Solar-Tectic is a thin-film specialist with patented technology focused on developing semiconductor thin films on glass or other inexpensive substrates for tandem solar cells and for electronic devices such as LEDs and thin-film transistors (TFTs).
Stacking two solar cells— known as a tandem solar cell – enables more efficient energy harvesting by providing differing bandgaps to collect solar rays. While a premium single-layer polycrystalline solar cell may convert a maximum of 25 percent of solar energy to electricity, tandem solar cells could increase this figure to beyond 3 percent. For the lower layer of the tandem solar cell, researchers are exploring different materials to optimise light absorption, including CIGS cells and perovskite.

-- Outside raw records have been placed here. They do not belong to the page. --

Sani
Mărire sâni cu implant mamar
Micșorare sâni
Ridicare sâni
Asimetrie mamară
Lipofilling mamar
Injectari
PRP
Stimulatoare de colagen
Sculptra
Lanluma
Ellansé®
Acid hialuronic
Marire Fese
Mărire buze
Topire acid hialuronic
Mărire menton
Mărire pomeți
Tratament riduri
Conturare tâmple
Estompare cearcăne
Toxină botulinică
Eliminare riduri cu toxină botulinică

The company has a wide portfolio of technologies and IP using a range of materials (including copper zinc tin sulphide (CZTS) and perovskite) based primarily on inventions by the late Praveen Chaudhari, a materials physicist and recipient of a US National Medal of Technology and Innovation (1995).
The company holds a worldwide patent for a highly crystalline thin-film silicon (or germanium) bottom layer on a tandem structure-providing the market large cost savings through eliminating the need for silicon wafers.
In 2016, Solar-Tectic presented a paper at the Fifth International Symposium on Energy Challenges and Mechanics in Inverness, Scotland, making public its technique for growing perovskite layers on silicon for the first time. Unlike competing technologies that use lead in the perovskite layer, Solar-Tectic employs non-toxic tin, allowing for low-temperature crystalline thin-film silicon deposition and tin perovskite film formation simultaneously on soda-lime glass.